PrometheusTimeseriesCardinality #
The “{{ $labels.name }}” timeseries cardinality is getting very high: {{ $value }}
Alert Rule
alert: PrometheusTimeseriesCardinality
annotations:
description: |-
The "{{ $labels.name }}" timeseries cardinality is getting very high: {{ $value }}
VALUE = {{ $value }}
LABELS = {{ $labels }}
runbook: https://srerun.github.io/prometheus-alerts/runbooks/prometheus-self-monitoring-internal/prometheustimeseriescardinality/
summary: Prometheus timeseries cardinality (instance {{ $labels.instance }})
expr: label_replace(count by(__name__) ({__name__=~".+"}), "name", "$1", "__name__",
"(.+)") > 10000
for: 0m
labels:
severity: warning
Here is a runbook for the PrometheusTimeseriesCardinality alert rule:
Meaning #
The PrometheusTimeseriesCardinality alert is triggered when the number of unique time series in Prometheus exceeds 10,000. This can indicate a high cardinality of metrics, which can lead to performance issues and increased memory usage in Prometheus.

▶ _Dataset excerpts_
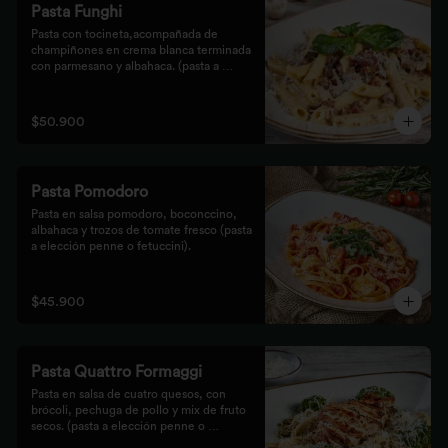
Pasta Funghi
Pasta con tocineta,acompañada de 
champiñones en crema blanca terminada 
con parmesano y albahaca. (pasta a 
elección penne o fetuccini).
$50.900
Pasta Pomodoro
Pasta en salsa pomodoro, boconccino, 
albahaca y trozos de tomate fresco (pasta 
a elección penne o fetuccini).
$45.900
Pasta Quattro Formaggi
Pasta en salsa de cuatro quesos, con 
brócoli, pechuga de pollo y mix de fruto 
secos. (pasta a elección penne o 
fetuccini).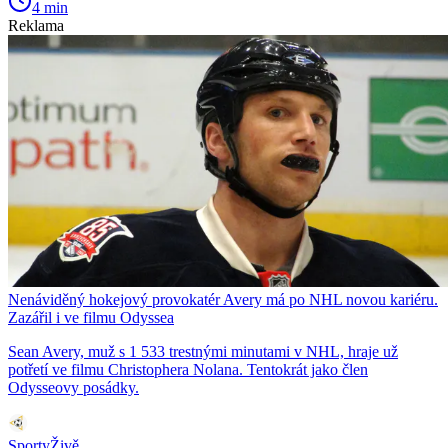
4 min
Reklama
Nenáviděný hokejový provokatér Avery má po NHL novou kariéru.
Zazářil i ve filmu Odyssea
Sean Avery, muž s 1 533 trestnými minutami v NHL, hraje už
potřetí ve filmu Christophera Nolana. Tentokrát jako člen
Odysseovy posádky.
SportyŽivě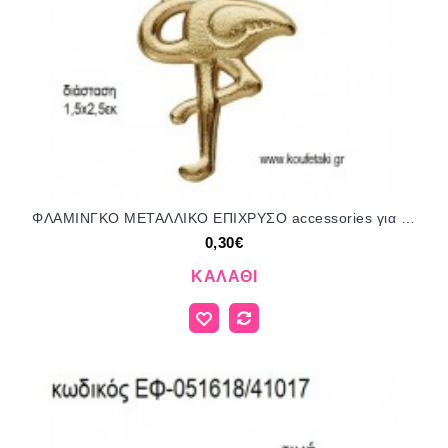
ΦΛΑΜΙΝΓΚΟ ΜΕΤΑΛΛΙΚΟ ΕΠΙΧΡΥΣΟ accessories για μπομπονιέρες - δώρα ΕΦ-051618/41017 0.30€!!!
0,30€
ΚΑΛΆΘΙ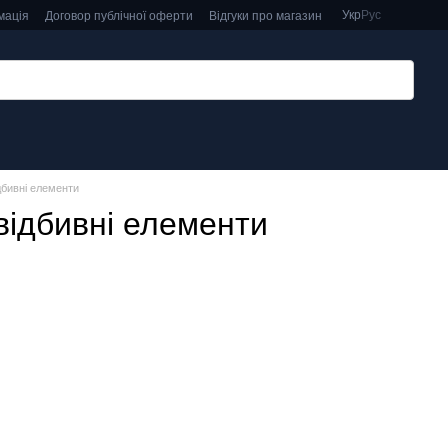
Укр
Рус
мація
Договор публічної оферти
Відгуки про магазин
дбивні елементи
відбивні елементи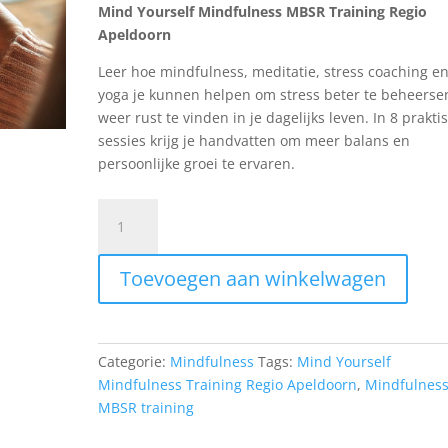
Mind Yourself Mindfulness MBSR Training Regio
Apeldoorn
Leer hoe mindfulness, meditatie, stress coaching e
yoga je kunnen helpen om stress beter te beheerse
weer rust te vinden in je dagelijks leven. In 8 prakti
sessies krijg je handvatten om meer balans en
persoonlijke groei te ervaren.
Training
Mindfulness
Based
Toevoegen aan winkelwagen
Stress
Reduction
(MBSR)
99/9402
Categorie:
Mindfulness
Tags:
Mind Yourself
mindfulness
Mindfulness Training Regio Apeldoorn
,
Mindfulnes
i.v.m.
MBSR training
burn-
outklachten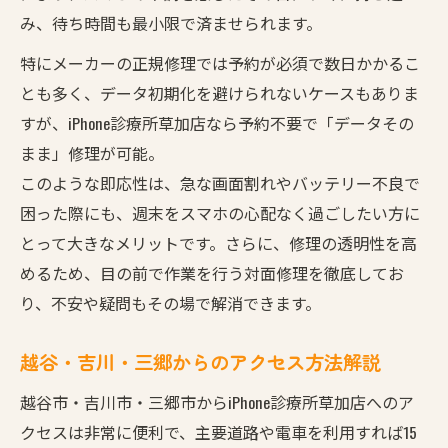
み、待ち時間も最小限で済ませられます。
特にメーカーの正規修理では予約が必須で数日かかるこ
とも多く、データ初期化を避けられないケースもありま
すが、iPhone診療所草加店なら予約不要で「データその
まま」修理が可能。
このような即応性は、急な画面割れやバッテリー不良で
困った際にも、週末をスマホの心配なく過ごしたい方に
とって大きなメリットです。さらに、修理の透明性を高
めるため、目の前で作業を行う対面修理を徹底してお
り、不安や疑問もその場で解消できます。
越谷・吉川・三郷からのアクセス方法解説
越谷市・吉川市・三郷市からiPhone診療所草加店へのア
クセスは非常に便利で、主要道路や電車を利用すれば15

▶ _Activity_
Print the portion of the cardinality alert runbook starting with "expr: label_replace(count by(__name__)" and going on through "usage in Prometheus.", copied character for character.

▶ _Answer for this exercise_
expr: label_replace(count by(__name__) ({__name__=~".+"}), "name", "$1", "__name__",
"(.+)") > 10000
for: 0m
labels:
severity: warning
Here is a runbook for the PrometheusTimeseriesCardinality alert rule:
Meaning #
The PrometheusTimeseriesCardinality alert is triggered when the number of unique time series in Prometheus exceeds 10,000. This can indicate a high cardinality of metrics, which can lead to performance issues and increased memory usage in Prometheus.